Well, now you know the difference between musl and glibc, and you might've guessed that the choice of standard C library is what makes the difference in performance between Alpine and Debian. But how does it actually affect the performance of a Node.js application on a practical level? The internet is full of theories with no practical examples, but you know this blog's existence is entirely devoted to clearing the fog of confusion around software development, so let's provide some straightforward explanations.

glibc

glibc uses the ptmalloc ("pthreads malloc") implementation of malloc, a modern derivation of dlmalloc that is optimized for multi-threaded applications. It uses sorted lists instead of binary tries in bins for large blocks, plus a special array of fast bins for blocks of memory. When freed, these blocks are kept marked as used and put into the appropriate fast bin. Allocation is satisfied using exact fit from fast bins when possible. Fast bins are emptied under multiple heuristic conditions. The big difference between ptmalloc and dlmalloc, though, is in support for concurrent allocations. The ptmalloc allocator maintains multiple arenas. Each arena is an independent instance of the allocator protected by a lock. Upon allocation, the thread invoking the allocator attempts to lock an arena, starting with the one it used last. If an arena is locked successfully, it is used to satisfy the allocation request, otherwise a new arena is allocated. ptmalloc's architecture avoids lock-contention as much as possible. But its strength is (as always in cases like this) also in a much better API, which makes supporting slabs and array or struct elements super neat via independent_comalloc (here), which speeds up my compiled code by ~20%. Its thread stack size is variable, depending on resource contraints, but can be set to up to ~10MB, making it suitable workloads split into a large number of concurrent threads.

musl

musl uses the dlmalloc implementation of malloc, which is optimized for simplicity and minimalism. It uses a single heap for all threads, and it doesn't have the same level of triage as ptmalloc. It uses a binary trie structure for small blocks and a sorted, doubly-linked list for large blocks. It doesn't support concurrent allocations, with a single lock for all threads, which can lead to lock contention in multi-threaded applications. Memory management is differentiated for large and small blocks of memory:

For small (< 256kb) blocks brk - a kernel-level memory allocation call - is used, even though there's a detail: more memory than needed will be requested. It's gonna be used for later allocation without diving down to the kernel level. For frees, it won’t free the memory directly at the kernel level, but just mark it as free.
For large (> 256kb) blocks mmap and munmap are called, so no more caching is needed. This is a good thing, because it's a lot faster than brk for large blocks. But it can also be a bad thing, because it's a lot slower than brk for small blocks.

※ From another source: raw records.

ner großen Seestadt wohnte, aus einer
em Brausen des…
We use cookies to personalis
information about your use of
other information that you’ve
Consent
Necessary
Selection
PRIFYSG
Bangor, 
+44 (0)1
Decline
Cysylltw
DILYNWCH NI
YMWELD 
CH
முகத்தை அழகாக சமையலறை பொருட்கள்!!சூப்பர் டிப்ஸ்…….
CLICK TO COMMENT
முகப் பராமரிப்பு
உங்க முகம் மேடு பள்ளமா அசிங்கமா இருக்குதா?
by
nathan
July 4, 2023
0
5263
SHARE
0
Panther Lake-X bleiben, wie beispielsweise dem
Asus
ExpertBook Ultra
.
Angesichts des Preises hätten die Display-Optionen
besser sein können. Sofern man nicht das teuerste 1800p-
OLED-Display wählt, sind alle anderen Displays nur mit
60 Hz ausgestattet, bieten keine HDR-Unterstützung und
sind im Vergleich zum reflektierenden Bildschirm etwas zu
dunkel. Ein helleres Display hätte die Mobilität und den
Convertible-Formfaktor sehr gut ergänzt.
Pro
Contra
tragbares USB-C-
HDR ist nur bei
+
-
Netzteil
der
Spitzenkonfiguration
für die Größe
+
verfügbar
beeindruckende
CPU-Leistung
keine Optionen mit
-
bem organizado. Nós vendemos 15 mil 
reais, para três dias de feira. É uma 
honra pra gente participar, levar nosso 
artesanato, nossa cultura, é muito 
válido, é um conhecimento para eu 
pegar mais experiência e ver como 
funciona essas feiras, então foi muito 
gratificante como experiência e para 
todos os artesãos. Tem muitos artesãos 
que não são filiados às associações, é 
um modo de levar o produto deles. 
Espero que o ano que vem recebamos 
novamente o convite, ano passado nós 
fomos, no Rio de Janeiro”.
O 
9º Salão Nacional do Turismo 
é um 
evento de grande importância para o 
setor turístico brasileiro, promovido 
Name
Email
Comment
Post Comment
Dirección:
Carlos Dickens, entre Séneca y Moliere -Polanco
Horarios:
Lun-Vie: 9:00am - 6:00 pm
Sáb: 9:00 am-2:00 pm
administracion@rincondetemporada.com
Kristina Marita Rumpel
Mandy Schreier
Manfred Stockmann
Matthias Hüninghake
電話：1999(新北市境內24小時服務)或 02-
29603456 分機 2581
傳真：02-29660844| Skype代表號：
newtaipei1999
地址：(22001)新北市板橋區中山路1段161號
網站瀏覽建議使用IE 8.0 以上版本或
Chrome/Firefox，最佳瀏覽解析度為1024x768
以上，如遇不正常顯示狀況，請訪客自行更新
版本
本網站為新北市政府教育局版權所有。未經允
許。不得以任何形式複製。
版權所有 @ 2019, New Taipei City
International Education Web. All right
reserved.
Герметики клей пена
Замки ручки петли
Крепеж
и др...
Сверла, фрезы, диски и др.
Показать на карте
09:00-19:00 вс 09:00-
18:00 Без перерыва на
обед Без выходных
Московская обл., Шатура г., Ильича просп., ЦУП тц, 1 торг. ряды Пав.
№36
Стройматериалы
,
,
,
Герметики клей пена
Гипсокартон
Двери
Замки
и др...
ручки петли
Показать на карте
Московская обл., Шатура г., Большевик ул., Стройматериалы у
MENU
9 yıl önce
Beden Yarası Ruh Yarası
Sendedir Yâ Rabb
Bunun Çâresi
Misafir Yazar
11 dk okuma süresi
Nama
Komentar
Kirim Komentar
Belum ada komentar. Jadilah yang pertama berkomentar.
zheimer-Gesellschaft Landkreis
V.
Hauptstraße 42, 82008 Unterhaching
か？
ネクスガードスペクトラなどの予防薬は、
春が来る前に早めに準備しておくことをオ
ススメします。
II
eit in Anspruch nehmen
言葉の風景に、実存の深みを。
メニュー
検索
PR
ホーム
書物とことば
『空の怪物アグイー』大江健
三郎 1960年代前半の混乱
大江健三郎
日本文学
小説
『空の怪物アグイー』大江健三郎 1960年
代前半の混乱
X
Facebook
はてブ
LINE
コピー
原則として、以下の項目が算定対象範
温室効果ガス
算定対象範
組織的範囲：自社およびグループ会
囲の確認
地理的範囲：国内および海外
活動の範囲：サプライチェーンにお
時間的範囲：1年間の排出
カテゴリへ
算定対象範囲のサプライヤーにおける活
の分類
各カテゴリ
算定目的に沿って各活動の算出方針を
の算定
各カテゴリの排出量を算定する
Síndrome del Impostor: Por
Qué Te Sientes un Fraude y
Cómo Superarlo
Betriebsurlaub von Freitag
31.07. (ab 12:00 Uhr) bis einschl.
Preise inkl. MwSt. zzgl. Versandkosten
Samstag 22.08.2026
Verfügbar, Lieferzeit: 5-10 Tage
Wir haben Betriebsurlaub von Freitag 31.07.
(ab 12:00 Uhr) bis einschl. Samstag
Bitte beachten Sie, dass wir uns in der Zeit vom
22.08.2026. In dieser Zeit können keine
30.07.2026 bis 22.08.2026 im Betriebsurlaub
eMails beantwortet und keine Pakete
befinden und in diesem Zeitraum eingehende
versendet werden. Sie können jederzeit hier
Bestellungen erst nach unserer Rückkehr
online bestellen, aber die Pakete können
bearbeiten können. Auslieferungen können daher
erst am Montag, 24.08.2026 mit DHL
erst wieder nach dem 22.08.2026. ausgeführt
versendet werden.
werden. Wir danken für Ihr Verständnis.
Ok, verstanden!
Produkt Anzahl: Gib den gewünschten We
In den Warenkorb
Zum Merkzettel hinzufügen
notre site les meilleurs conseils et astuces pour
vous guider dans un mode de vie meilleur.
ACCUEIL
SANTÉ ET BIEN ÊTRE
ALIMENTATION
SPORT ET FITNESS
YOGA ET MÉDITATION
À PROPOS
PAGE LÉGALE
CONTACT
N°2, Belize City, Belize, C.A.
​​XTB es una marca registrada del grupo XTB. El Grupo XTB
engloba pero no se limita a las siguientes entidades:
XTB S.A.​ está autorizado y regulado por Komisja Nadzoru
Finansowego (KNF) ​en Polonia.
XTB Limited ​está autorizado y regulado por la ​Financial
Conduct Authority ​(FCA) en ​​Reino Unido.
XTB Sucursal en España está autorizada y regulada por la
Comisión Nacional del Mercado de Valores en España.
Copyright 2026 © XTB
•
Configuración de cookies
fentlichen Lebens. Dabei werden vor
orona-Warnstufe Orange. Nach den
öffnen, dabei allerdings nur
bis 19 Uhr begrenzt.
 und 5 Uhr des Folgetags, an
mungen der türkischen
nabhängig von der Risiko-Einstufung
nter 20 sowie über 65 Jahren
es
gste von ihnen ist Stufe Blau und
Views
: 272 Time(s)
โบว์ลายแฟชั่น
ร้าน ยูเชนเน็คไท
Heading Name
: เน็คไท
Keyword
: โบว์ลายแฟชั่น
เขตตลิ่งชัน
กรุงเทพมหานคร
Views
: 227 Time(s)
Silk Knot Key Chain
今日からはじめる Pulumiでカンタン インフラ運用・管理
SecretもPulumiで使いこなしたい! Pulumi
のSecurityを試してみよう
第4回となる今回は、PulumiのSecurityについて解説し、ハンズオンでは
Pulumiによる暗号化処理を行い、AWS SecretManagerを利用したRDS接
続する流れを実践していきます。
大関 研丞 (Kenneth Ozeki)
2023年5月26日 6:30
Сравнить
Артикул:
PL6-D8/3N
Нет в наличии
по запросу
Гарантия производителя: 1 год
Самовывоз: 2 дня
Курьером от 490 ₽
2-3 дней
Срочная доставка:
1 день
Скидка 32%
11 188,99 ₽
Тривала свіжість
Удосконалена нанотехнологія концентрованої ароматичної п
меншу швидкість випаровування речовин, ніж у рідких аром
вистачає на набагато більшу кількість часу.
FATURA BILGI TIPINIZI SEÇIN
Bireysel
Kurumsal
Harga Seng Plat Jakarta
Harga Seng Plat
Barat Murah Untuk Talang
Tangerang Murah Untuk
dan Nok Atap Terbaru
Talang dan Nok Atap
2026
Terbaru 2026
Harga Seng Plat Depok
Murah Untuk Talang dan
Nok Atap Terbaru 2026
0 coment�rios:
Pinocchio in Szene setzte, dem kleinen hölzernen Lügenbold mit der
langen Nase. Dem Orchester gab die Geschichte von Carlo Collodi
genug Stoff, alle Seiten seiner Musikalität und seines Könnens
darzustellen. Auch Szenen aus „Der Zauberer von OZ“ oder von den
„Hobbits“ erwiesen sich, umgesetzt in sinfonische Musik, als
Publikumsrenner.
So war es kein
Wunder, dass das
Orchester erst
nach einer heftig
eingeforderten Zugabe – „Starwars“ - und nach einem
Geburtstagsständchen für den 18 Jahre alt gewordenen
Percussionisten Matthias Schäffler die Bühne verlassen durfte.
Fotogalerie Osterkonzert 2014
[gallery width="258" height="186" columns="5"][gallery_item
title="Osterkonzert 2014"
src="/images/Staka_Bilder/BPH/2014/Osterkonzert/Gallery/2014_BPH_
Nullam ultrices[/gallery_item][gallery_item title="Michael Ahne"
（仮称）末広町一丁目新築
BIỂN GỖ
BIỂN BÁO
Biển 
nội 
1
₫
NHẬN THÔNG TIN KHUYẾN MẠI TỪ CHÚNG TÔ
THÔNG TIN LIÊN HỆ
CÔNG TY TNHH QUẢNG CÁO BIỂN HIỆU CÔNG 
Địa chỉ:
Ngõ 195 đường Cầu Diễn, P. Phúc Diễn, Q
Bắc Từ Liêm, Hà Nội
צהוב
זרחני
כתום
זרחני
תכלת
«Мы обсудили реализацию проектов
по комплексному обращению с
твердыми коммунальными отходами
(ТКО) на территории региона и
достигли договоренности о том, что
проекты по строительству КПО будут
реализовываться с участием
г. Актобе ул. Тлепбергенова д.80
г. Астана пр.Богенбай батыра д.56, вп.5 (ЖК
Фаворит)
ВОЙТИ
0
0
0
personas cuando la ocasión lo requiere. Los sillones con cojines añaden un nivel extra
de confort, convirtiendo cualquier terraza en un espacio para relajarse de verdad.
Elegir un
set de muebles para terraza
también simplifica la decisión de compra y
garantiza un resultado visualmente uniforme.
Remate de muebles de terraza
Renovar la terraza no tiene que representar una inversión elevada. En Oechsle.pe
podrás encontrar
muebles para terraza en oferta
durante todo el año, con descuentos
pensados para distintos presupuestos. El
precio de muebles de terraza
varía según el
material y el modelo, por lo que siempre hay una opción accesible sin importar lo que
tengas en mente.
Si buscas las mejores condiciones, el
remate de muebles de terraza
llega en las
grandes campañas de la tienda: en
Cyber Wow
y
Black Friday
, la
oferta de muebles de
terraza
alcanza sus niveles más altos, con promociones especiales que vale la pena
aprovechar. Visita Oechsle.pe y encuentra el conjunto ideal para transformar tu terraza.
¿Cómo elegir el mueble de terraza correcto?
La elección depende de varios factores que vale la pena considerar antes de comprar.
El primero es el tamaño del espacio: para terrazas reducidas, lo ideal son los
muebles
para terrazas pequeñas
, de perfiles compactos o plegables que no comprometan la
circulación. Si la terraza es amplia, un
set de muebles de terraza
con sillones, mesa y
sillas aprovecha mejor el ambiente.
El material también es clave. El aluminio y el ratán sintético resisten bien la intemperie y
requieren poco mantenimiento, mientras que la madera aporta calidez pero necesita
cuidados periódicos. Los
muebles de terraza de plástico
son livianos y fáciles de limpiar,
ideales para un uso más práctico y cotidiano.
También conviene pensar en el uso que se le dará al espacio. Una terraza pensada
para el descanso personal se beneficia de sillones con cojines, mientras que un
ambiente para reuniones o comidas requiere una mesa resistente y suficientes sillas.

Its thread stack size is fixed at ~128KB, which is a lot smaller than glibc's default. This can be a problem for workloads that require a large number of concurrent threads, as the stack size can be a limiting factor.

Conclusions

With all that said, it's clear that the choice of standard C library can have a significant impact on the performance of a Node.js application.

Most web applications do heavy string processing, I/O operations, and/or depend on delegating workloads to native dependencies, all factors which can be affected by the memory management and thread allocation strategies of the standard C library used a few layers below the Node.js runtime.

In general, if you're running a Node.js application and want to maximize its runtime performance, expecting a high number of concurrent threads, then glibc is the way to go. If you're running a Node.js application in a resource-constrained environment and want to minimize its memory footprint and startup time, then musl is probably the way to go for you.